Data for the task:
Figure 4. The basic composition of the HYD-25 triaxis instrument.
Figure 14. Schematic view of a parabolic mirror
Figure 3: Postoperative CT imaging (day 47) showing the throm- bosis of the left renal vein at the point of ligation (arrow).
---
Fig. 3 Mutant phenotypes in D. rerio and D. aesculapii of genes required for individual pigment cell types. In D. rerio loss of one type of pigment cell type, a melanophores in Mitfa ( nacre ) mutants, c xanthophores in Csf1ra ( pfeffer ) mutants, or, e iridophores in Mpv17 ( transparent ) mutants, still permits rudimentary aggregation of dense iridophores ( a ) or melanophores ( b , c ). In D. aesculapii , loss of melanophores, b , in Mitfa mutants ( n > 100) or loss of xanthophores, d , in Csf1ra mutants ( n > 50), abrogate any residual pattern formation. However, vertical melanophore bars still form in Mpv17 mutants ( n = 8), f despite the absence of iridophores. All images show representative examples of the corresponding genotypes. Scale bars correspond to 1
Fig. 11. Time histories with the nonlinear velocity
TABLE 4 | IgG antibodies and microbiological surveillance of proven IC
---
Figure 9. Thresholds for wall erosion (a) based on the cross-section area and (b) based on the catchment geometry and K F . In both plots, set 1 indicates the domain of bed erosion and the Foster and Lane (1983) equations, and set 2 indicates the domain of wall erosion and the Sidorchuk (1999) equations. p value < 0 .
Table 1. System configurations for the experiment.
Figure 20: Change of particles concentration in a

What you have to do: Give only the lines from the one holding "Table 1. System" through the one holding "Figure 20: Change", each restated exactly as it appears above.

Task response:
Table 1. System configurations for the experiment.
Figure 20: Change of particles concentration in a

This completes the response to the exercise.